There is something to be said for a shotgun dive bar, cramped quarters making for better drinking company especially when there’s an element of heat that comes with a bunch of people in a small area. Five Paces Inn has exactly that mixture perfected, an Atlanta dive bar that stretches the length of a block that includes a handful of restaurants, hipster bars and probably a poke bowl or two. But where the neighborhood might lack, Five Paces Inn steps up with its slender layout ringed with icicle lights.
Beyond the crowd and the shape of the space, the authentic, bare elements of a great dive bar exist here. One side of the bar includes a short set of built-in wooden booths, always a good sign, with wood well-faded. As with almost every built-in wooden booth in a dive bar, the proportions are a bit cramped, but that only adds to the mystique. The booths quickly give way to a long drink shelf that runs under a set of faded beer signs and a portal to the adjacent space sometimes used for overflow events.

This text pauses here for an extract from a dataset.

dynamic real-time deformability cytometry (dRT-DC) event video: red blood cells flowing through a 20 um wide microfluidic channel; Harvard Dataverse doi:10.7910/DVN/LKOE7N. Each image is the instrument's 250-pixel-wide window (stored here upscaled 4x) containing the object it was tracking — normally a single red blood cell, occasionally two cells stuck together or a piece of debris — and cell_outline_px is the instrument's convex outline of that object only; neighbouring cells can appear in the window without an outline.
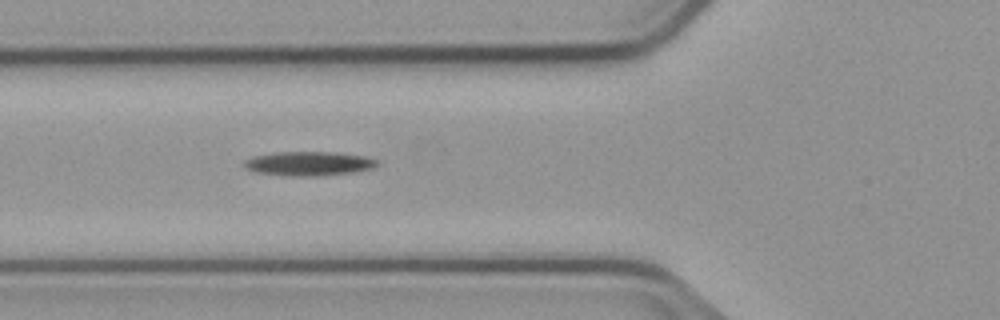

A scratched up and engraved bar runs the opposite wall of the space before landing on the bar’s beer fridge. These are the best seats in the house of course due in large part to the decorations that line the area behind the bar, ranging from a bust of Captain Morgan to a set of dive bar-standard trophies. Here and throughout the space, the beer signs are the right amount of faded, the newer stuff mixed in with some obviously vintage pieces that add to the dive bar credibility of the Atlanta dive bar.
There are a few signals of upkeep and update within Five Paces Inn, some of the surfaces replaced and upgraded. This is always a double-edged sword for a dive bar, the dusty old making way for the less decrepit new, but the bones here are intact. Out back, an extended porch runs into the parking lot behind the building, a horseshoe outside bar available during busy times that features some additional picnic style seating and a Budweiser-themed mural down a set of short steps. The white picket fence attached to the mural that rings the outdoor space provides a nice shot of visual appeal as well.

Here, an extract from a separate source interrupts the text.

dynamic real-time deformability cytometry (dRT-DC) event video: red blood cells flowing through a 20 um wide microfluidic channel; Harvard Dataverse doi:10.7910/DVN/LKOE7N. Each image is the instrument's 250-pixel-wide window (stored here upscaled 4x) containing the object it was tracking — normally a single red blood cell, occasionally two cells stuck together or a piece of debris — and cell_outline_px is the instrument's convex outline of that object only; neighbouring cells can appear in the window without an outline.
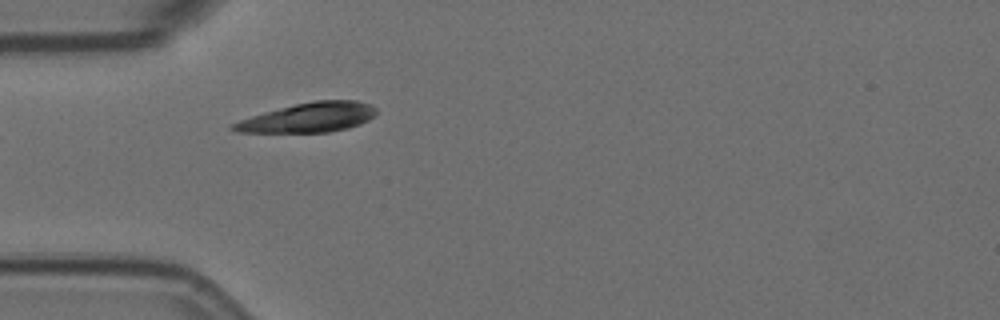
{"species": "Egyptian fruit bat (a non-hibernating species)", "species_latin": "Rousettus aegyptiacus", "temperature_condition": "room temperature", "stored_images_in_passage": 1, "camera_frame_rate_fps": 3000, "um_per_image_px": 0.085, "animal": {"sex": "female"}, "frame": {"image": 1, "passage_image": 1, "time_ms": 0.0, "image_size_px": [1000, 320], "cell_outline_px": [[376, 112], [368, 120], [360, 124], [348, 128], [328, 132], [236, 132], [228, 128], [228, 124], [264, 112], [296, 104], [316, 100], [356, 100], [372, 104], [376, 108]], "centroid_in_image_um": [26.22, 9.99], "position_along_channel_um": 58.8, "area_um2": 24.57}}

Because of parking available in back, it would be easy to miss the front door, one that sits under perhaps the best aspect of Five Paces Inn, its sign. Black bold lettering on an orange background that looks to be wood mounted on wood mounted on brick certainly sings the siren song of a great dive bar sign. Six separate neon signs cram into three windows beneath, completing the ensemble. The wood that rings the outdoor window includes a makeshift shutter, altogether creating a dive bar aura for a space with neighbors that are anything but.

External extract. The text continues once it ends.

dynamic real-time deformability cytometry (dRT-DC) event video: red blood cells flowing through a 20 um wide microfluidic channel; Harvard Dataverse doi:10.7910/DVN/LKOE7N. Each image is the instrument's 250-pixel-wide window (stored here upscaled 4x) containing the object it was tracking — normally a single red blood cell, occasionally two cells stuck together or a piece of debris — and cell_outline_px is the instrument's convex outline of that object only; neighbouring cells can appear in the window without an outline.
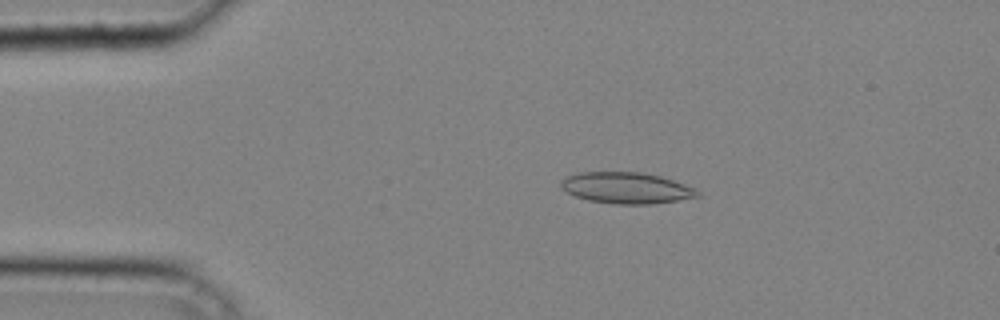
{"species": "common noctule bat (a hibernating species)", "species_latin": "Nyctalus noctula", "temperature_condition": "cold", "stored_images_in_passage": 34, "camera_frame_rate_fps": 3000, "um_per_image_px": 0.085, "animal": {"sex": "male", "body_mass_g": 20.4}, "frame": {"image": 1, "passage_image": 2, "time_ms": 0.333, "image_size_px": [1000, 320], "cell_outline_px": [[704, 196], [648, 204], [616, 204], [588, 200], [576, 196], [560, 188], [560, 180], [568, 176], [580, 172], [640, 172], [660, 176], [696, 188]], "centroid_in_image_um": [53.25, 15.97], "position_along_channel_um": 31.7, "area_um2": 24.8}}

Five Paces Inn may not be the roughest Atlanta dive bar in the most remote neighborhood in the city, but this Buckhead staple does bring with it the pleasantly-crammed confines of a shotgun dive bar in an area of the city that needs one. This isn’t a dollar-bills-on-the-ceiling dive, but it does provide just the right variety of signage and visual oddity throughout, including a set of plaques I haven’t even mentioned yet that bump up against an Aerosmith pinball machine in back. As Buckhead goes, Five Paces Inn is the dive bar standard for the area, an inviting wooden hallway of a dive.